The Multimodal Academic English Learner Corpus (MAELC) is a collection of oral and written discourse produced by undergraduate students in Hidalgo, Mexico. The corpus focuses on English as a Foreign Language (EFL) learners enrolled in Research Seminar courses within the BA in English Language Teaching. This project started in december 2024 and it is conducted with the institutional support of the Instituto de Ciencias Sociales y Humanidades at the Universidad Autónoma del Estado de Hidalgo (UAEH).
Objective
The primary goal of MAELC is to provide an empirical foundation for research on academic writing and oral production. It specifically targets high-proficiency levels (CEFR B2–C1) within the UAEH higher education context, facilitating a deeper understanding of how advanced learners navigate academic requirements.
Methodology
The corpus includes data from university students in their seventh semester of the BA in English Language Teaching. As part of their academic requirements, participants engage in a formal research presentation process consisting of two primary components:
Oral Component: Students deliver a research presentation to a panel of evaluators. Presentations are strictly regulated with a seven-minute time limit and a maximum of nine slides. This presentation is video-recorded.
Written Component: Participants submit a comprehensive final research paper. To maintain structural consistency within the corpus, all papers follow a standardized academic format: Introduction, literature review, methodology, findings and conclusions. Students also submit the file they used to present their research.
Data:
No. of participants:
The MAELC currently contains data collected from students enrolled in the Research Seminar II course during the seventh semester of the BA in English Language Teaching at UAEH across four academic semesters.
● July–December 2024: 16 participants
● January–June 2025: 20 participants
● July–December 2025: 29 participants
● January–June 2026: 18 participants
In total, the corpus includes data from 83 participants. The collection integrates multiple forms of academic production generated as part of the students’ Research Seminar II coursework.

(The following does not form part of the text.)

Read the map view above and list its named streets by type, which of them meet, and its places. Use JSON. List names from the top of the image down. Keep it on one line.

Number of written and spoken files:
The corpus currently contains academic materials produced by 83 students enrolled in the Research Seminar II course. Each participant contributed three primary types of documents:
● 83 written research papers
● 83 sets of presentation slides
● 83 transcriptions of oral presentations
In total, the corpus is composed of 249 files representing written and spoken discourse.
The written component consists of:
83 final research papers developed throughout the semester as part of the students’ research projects. To ensure consistency across the corpus, all papers follow a standardized five-chapter structure:
1. Introduction
2. Literature Review
3. Methodology
4. Findings
5. Conclusions
83 sets of presentation slides created by students to summarize and present the main aspects of their research papers during their final oral presentation.

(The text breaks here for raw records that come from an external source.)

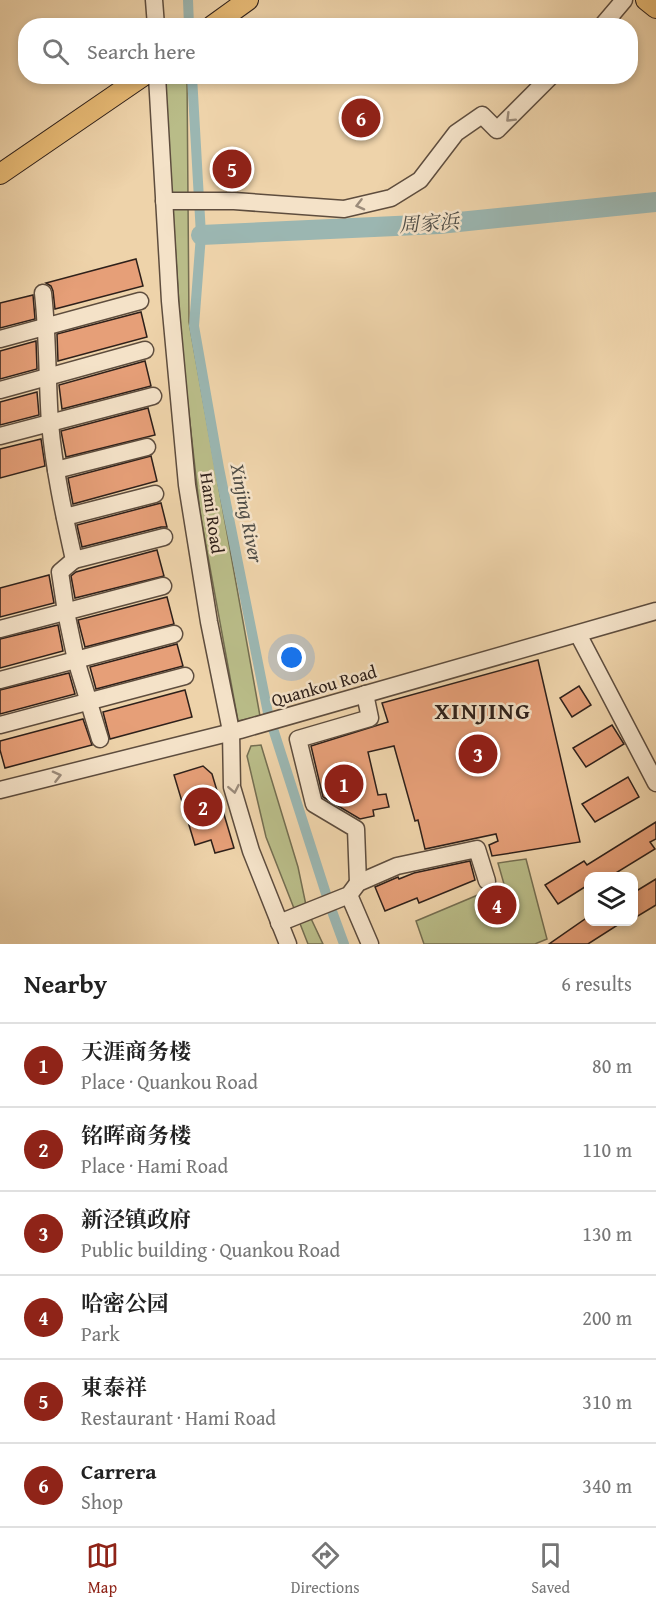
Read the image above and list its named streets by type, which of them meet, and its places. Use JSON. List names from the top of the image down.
{
  "streets": {
    "street": ["Hami Road", "Quankou Road"]
  },
  "crossings": [
    ["Hami Road", "Quankou Road"]
  ],
  "districts": ["XINJING"],
  "water": ["周家浜", "Xinjing River"],
  "page": {
    "search": "Search here",
    "pins": [
      "6",
      "5",
      "3",
      "1",
      "2",
      "4"
    ],
    "heading": ["Nearby", "6 results"],
    "list": [
      {
        "mark": "1",
        "name": "天涯商务楼",
        "note": "Place · Quankou Road",
        "value": "80 m"
      },
      {
        "mark": "2",
        "name": "铭晖商务楼",
        "note": "Place · Hami Road",
        "value": "110 m"
      },
      {
        "mark": "3",
        "name": "新泾镇政府",
        "note": "Public building · Quankou Road",
        "value": "130 m"
      },
      {
        "mark": "4",
        "name": "哈密公园",
        "note": "Park",
        "value": "200 m"
      },
      {
        "mark": "5",
        "name": "東泰祥",
        "note": "Restaurant · Hami Road",
        "value": "310 m"
      },
      {
        "mark": "6",
        "name": "Carrera",
        "note": "Shop",
        "value": "340 m"
      }
    ],
    "nav": ["Map", "Directions", "Saved"]
  }
}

The spoken component consists of:
83 transcriptions derived from video-recorded oral presentations. During these presentations, students shared the main aspects of their research projects. These presentations had a maximum duration of seven minutes.
How to interpret labels of the files:
The corpus is organized into folders according to academic semester. Each folder contains the three corresponding documents per participant produced during that semester: the research paper, the presentation slides, and the transcript of the oral presentation.
The semester folders are labeled as follows:
● Seminario II-JD2024
● Seminario II-EJ2025
● Seminario II-JD2025
● Seminario II-EJ2026
In each folder, files follow a labeling system designed to facilitate organization, retrieval, and analysis of the corpus data. File names follow this structure:
[Semester]-[Year]-[Participant Number][Document Type]
For example:
● JD-2024-001_PAPER
● JD-2024-001_TRANSCRIPT
● JD-2024-001_PRESENTATION
The first two sections of the label (e.g., JD-2024) identifies the academic semester to which the participant belongs. The abbreviations correspond to the semester periods:
● JD = July–December
● EJ = January–June
The second section (e.g., 001) represents the participant identification number assigned.
The final section specifies the type of document included in the corpus:
● PAPER = final written research paper
● TRANSCRIPT = transcription of the oral presentation
● PRESENTATION = presentation slides used during the oral presentation
This labeling system ensures consistency across the corpus while preserving participant anonymity and facilitates the organization of the files.
How to cite: Carretero, A., Flores, A. & Hidalgo, H. (2026). Multimodal Academic English Learner Corpus.